··· Texto para leer ···
La segunda parte del libro, empero, es la mejor. Porque allí Costa incluye algunas grandes notas que ha dedicado a personalidades como Cukor, Marlene, Howard Hawks o George Stevens. Ese material había aparecido en diarios y publicaciones especializadas de Montevideo (El País Cultural, por ejemplo) a medida que crecía su desempeño como crítico. Allí constan la sensatez, la soltura de estilo, la erudición y la agudeza -sin excluir el buen humor- con que este colega ha sabido expresarse para que el lector comparta sus deleites y aprenda unas cuantas cosas sobre la gente de cine y mayormente sobre Hollywood.

Si faltaba algo, al final del tomo hay 24 páginas donde un índice alfabético ubica todas las películas mencionadas anteriormente, como le gustaba a H.A.T., maestro al que dedica su libro. Cabe agregar que hay un error en la inmensa lista de títulos en español que se enumeran, con lo cual ese índice resulta casi perfecto. Pero por todo concepto es un placer leer a Costa, y seguramente para él también fue un placer escribir esos textos, teniendo en cuenta que ha vivido en su oficio -como diría Addison De Witt- igual que un fraile en su fe. EL CINE TAL CUAL ERA. Recuerdos desde la butaca, de Jaime E. Costa. Fin de Siglo, colección Búsqueda. 2008. Montevideo. 315 págs.
···
### Consignas de trabajo
1) Responde según la reseña:
(a) ¿Qué publicación de Montevideo se cita como ejemplo de dónde había aparecido antes el material de la segunda parte?
(b) ¿Cuántas páginas ocupa el índice alfabético al final del tomo?
(c) ¿A quién dedica Costa su libro?
2) ¿Puedes devolver sin cambios el fragmento de la reseña que empieza en "La segunda parte" y termina en "mayormente sobre Hollywood."?
··· Entradas de datos ···
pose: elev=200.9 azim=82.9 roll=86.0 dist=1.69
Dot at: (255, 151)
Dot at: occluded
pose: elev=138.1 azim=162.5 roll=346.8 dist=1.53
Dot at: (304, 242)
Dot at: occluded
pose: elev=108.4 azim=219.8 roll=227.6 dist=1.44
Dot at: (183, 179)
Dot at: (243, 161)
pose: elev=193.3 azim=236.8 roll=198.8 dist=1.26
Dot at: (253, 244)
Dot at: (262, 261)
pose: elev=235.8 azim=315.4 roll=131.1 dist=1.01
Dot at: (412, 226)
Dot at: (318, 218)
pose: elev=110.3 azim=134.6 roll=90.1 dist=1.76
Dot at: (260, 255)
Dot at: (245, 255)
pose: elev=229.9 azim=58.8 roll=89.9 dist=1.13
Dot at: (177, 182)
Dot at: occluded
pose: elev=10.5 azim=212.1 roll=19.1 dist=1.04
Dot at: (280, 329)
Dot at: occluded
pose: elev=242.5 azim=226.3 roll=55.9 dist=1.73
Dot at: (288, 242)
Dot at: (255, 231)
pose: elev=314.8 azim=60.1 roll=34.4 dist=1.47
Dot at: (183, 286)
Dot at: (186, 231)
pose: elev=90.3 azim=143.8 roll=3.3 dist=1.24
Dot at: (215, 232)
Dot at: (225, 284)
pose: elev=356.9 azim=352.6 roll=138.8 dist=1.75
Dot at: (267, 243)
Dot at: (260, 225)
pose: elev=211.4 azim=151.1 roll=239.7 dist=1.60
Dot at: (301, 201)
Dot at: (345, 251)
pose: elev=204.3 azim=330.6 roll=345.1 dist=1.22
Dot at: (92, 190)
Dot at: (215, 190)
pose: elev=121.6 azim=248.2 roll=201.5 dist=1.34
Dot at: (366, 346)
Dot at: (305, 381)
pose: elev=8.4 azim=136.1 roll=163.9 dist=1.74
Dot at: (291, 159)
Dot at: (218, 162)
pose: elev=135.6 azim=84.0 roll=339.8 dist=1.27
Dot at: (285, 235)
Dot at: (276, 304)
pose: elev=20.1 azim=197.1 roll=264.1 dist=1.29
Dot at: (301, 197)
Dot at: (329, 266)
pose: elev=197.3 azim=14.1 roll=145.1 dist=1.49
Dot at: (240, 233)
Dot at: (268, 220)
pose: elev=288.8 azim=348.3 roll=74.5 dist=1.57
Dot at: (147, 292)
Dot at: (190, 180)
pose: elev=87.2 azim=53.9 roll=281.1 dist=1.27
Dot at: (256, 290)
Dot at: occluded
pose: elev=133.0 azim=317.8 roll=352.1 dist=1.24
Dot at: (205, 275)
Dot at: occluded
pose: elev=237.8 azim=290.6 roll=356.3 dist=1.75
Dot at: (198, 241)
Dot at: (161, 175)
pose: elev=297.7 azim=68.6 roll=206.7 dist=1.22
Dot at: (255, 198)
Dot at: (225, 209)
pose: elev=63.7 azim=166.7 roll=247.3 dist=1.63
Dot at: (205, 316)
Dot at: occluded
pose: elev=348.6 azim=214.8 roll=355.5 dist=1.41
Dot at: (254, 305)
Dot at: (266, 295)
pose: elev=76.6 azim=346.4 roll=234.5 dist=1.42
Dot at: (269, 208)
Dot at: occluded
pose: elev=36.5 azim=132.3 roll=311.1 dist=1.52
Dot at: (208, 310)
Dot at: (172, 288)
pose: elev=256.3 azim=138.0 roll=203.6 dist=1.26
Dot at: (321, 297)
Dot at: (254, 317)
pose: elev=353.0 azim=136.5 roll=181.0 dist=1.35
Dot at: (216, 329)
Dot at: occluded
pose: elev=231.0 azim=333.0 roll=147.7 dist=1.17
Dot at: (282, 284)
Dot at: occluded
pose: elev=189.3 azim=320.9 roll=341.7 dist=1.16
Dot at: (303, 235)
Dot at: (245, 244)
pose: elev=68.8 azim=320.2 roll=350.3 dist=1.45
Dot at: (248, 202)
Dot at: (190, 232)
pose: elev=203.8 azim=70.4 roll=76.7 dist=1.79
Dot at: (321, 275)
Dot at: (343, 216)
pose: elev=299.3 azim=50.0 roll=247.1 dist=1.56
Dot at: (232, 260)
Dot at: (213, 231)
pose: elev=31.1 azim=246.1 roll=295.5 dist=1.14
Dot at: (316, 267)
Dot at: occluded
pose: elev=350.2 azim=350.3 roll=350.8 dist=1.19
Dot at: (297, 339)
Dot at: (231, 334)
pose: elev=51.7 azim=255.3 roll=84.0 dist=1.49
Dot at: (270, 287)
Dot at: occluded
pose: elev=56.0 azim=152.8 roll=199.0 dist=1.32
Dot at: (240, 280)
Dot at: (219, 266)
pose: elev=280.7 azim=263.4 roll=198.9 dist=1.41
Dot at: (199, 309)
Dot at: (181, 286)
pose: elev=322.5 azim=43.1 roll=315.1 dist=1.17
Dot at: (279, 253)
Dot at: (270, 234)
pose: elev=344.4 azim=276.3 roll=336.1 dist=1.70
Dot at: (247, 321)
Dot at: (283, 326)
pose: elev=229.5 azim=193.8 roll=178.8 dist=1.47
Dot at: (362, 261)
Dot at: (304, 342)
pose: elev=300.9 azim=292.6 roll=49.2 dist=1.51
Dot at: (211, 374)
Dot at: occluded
···
### Resultados obtenidos
1)
(a) El País Cultural.
(b) 24 páginas.
(c) A H.A.T., su maestro.

2)
La segunda parte del libro, empero, es la mejor. Porque allí Costa incluye algunas grandes notas que ha dedicado a personalidades como Cukor, Marlene, Howard Hawks o George Stevens. Ese material había aparecido en diarios y publicaciones especializadas de Montevideo (El País Cultural, por ejemplo) a medida que crecía su desempeño como crítico. Allí constan la sensatez, la soltura de estilo, la erudición y la agudeza -sin excluir el buen humor- con que este colega ha sabido expresarse para que el lector comparta sus deleites y aprenda unas cuantas cosas sobre la gente de cine y mayormente sobre Hollywood.